In the EMMA project, CCS and FHM integrate several newly developed fermentation processes that improve the efficiency and applicability of fermentation. The process begins with the separation of the resulting residues. Solid parts enter the hydrolysis reactor (degradation of large carbon structures such as celluloses and proteins), where fatty acids and hydrogen are produced under optimal conditions. The liquid parts from the separation process enter a fixed-bed digester with dissolved sugars, proteins and fats. Proteins and fats from these sugars are quickly processed into biogas (methane and carbon dioxide). Fatty acids from the hydrolysis reactor are also converted into biogas in this reactor. Finally, the hydrogen gas produced is injected into the fixed-bed digester so that methanation (conversion of hydrogen and carbon dioxide into methane) produces a larger proportion of the methane in the biogas.

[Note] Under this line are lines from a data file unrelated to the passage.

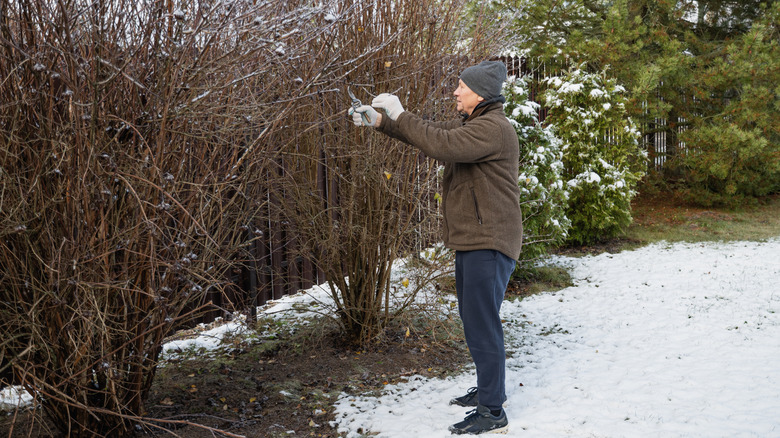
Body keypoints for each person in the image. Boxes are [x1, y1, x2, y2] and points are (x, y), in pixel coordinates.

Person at [349, 60, 523, 435]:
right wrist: (381, 122)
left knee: (482, 325)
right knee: (475, 321)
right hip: (476, 240)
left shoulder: (494, 129)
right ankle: (488, 391)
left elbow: (441, 144)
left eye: (462, 87)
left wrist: (400, 112)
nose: (456, 92)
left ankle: (492, 410)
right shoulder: (477, 124)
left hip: (489, 242)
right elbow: (430, 133)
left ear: (480, 94)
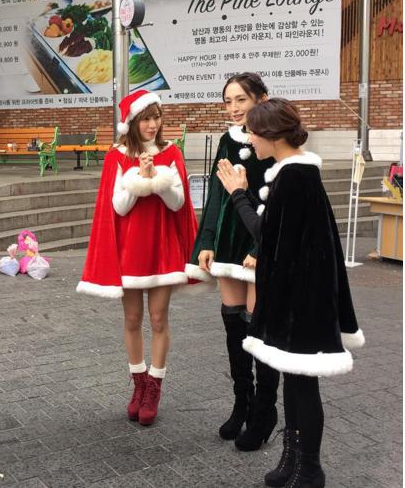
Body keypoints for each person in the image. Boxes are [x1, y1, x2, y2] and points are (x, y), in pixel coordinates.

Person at [215, 98, 364, 488]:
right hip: (300, 296)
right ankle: (293, 461)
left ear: (270, 134)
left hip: (302, 300)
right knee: (296, 381)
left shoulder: (295, 174)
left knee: (302, 384)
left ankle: (308, 469)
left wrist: (237, 193)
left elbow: (266, 236)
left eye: (252, 131)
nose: (249, 139)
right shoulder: (294, 171)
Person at [77, 90, 198, 426]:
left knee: (158, 319)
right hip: (130, 253)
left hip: (162, 250)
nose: (152, 125)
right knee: (132, 320)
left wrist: (156, 180)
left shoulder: (172, 153)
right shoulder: (117, 156)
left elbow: (178, 204)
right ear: (132, 122)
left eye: (156, 117)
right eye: (146, 118)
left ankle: (155, 387)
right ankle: (138, 384)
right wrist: (138, 180)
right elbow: (117, 207)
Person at [186, 72, 280, 451]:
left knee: (259, 332)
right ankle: (242, 402)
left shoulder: (273, 139)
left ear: (261, 98)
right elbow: (216, 196)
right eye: (228, 101)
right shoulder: (226, 140)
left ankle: (264, 411)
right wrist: (205, 240)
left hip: (260, 241)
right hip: (228, 242)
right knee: (234, 327)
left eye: (241, 99)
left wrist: (262, 247)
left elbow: (279, 198)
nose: (235, 107)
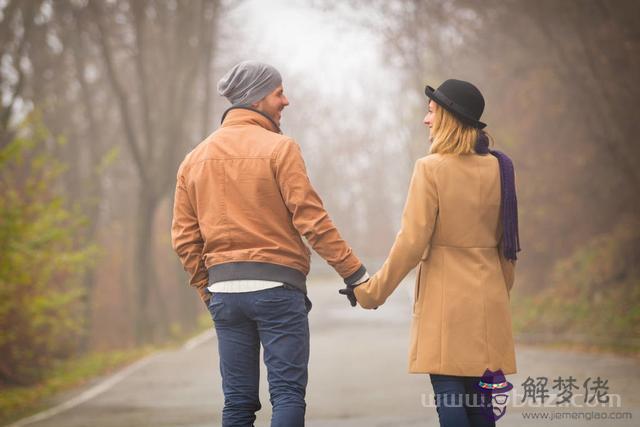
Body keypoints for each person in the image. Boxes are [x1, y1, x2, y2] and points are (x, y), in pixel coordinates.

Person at [171, 60, 368, 427]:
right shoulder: (280, 149)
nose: (286, 101)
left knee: (237, 403)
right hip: (278, 288)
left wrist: (207, 288)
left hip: (225, 292)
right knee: (288, 396)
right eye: (279, 93)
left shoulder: (193, 160)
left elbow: (184, 237)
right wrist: (354, 273)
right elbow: (312, 221)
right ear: (257, 97)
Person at [343, 79, 520, 427]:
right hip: (489, 303)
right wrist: (501, 294)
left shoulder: (431, 168)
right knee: (481, 409)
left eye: (432, 111)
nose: (426, 119)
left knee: (450, 397)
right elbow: (508, 246)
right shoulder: (499, 169)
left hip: (445, 304)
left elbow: (411, 243)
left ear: (449, 118)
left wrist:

The system works as an integrated whole. However, it also offers the possibility of using the intermediate products such as fatty acids and hydrogen for direct application.
The system becomes more complex by using several reactors and different flow rates. This has a cost-increasing effect. This can be compensated by the increase in efficiency (more biogas per biomass input) and a significant reduction in reactor volume, as the processes are more concentrated (hydrolysis) or faster (fixed-bed digestion).